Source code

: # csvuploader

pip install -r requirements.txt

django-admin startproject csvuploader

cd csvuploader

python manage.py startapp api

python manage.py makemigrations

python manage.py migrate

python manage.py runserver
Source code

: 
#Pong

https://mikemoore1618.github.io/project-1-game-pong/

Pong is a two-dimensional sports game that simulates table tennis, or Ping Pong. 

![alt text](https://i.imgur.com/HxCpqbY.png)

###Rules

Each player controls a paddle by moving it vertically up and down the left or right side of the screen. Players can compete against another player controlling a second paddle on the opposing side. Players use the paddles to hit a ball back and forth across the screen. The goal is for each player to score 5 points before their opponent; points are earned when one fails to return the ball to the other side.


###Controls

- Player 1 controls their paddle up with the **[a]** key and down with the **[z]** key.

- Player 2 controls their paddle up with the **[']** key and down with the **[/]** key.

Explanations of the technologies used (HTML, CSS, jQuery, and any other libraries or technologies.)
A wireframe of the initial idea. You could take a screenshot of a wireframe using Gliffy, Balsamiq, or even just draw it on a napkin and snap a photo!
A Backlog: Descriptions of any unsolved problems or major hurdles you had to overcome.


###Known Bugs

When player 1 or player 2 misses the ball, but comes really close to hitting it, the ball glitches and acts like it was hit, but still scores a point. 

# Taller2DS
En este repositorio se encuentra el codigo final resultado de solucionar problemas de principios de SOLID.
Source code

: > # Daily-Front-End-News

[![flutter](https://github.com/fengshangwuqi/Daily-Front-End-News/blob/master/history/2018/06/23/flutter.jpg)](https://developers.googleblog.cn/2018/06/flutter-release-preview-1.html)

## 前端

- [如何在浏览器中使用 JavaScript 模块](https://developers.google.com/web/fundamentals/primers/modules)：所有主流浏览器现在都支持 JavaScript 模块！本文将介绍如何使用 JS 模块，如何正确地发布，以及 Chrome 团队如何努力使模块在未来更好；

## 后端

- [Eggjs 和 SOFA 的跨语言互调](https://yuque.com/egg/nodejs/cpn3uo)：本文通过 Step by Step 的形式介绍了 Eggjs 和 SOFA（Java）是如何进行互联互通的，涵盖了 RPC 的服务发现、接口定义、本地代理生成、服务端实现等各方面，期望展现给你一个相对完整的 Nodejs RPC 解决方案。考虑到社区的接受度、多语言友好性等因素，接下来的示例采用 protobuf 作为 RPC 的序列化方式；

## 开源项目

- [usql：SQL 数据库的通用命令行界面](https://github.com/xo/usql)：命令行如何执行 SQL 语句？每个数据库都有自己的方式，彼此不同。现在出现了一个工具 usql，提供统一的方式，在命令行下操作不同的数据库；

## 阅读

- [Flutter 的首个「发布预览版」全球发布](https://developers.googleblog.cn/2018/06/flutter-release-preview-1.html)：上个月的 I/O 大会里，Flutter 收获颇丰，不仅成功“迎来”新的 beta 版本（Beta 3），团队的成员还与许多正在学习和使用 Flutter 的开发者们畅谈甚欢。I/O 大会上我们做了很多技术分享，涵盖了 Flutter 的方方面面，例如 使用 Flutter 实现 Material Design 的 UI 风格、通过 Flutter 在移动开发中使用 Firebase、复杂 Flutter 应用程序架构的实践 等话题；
== == ==
### Task brief
Rewrite all of the items above with "csvuploader" replaced by "csvimporter" wherever it occurs, and leave everything else unchanged.

### Answer to the exercise
Source code

: # csvimporter

pip install -r requirements.txt

django-admin startproject csvimporter

cd csvimporter

python manage.py startapp api

python manage.py makemigrations

python manage.py migrate

python manage.py runserver
Source code

: 
#Pong

https://mikemoore1618.github.io/project-1-game-pong/

Pong is a two-dimensional sports game that simulates table tennis, or Ping Pong. 

![alt text](https://i.imgur.com/HxCpqbY.png)

###Rules

Each player controls a paddle by moving it vertically up and down the left or right side of the screen. Players can compete against another player controlling a second paddle on the opposing side. Players use the paddles to hit a ball back and forth across the screen. The goal is for each player to score 5 points before their opponent; points are earned when one fails to return the ball to the other side.


###Controls

- Player 1 controls their paddle up with the **[a]** key and down with the **[z]** key.

- Player 2 controls their paddle up with the **[']** key and down with the **[/]** key.

Explanations of the technologies used (HTML, CSS, jQuery, and any other libraries or technologies.)
A wireframe of the initial idea. You could take a screenshot of a wireframe using Gliffy, Balsamiq, or even just draw it on a napkin and snap a photo!
A Backlog: Descriptions of any unsolved problems or major hurdles you had to overcome.


###Known Bugs

When player 1 or player 2 misses the ball, but comes really close to hitting it, the ball glitches and acts like it was hit, but still scores a point. 

# Taller2DS
En este repositorio se encuentra el codigo final resultado de solucionar problemas de principios de SOLID.
Source code

: > # Daily-Front-End-News

[![flutter](https://github.com/fengshangwuqi/Daily-Front-End-News/blob/master/history/2018/06/23/flutter.jpg)](https://developers.googleblog.cn/2018/06/flutter-release-preview-1.html)

## 前端

- [如何在浏览器中使用 JavaScript 模块](https://developers.google.com/web/fundamentals/primers/modules)：所有主流浏览器现在都支持 JavaScript 模块！本文将介绍如何使用 JS 模块，如何正确地发布，以及 Chrome 团队如何努力使模块在未来更好；

## 后端

- [Eggjs 和 SOFA 的跨语言互调](https://yuque.com/egg/nodejs/cpn3uo)：本文通过 Step by Step 的形式介绍了 Eggjs 和 SOFA（Java）是如何进行互联互通的，涵盖了 RPC 的服务发现、接口定义、本地代理生成、服务端实现等各方面，期望展现给你一个相对完整的 Nodejs RPC 解决方案。考虑到社区的接受度、多语言友好性等因素，接下来的示例采用 protobuf 作为 RPC 的序列化方式；

## 开源项目

- [usql：SQL 数据库的通用命令行界面](https://github.com/xo/usql)：命令行如何执行 SQL 语句？每个数据库都有自己的方式，彼此不同。现在出现了一个工具 usql，提供统一的方式，在命令行下操作不同的数据库；

## 阅读

- [Flutter 的首个「发布预览版」全球发布](https://developers.googleblog.cn/2018/06/flutter-release-preview-1.html)：上个月的 I/O 大会里，Flutter 收获颇丰，不仅成功“迎来”新的 beta 版本（Beta 3），团队的成员还与许多正在学习和使用 Flutter 的开发者们畅谈甚欢。I/O 大会上我们做了很多技术分享，涵盖了 Flutter 的方方面面，例如 使用 Flutter 实现 Material Design 的 UI 风格、通过 Flutter 在移动开发中使用 Firebase、复杂 Flutter 应用程序架构的实践 等话题；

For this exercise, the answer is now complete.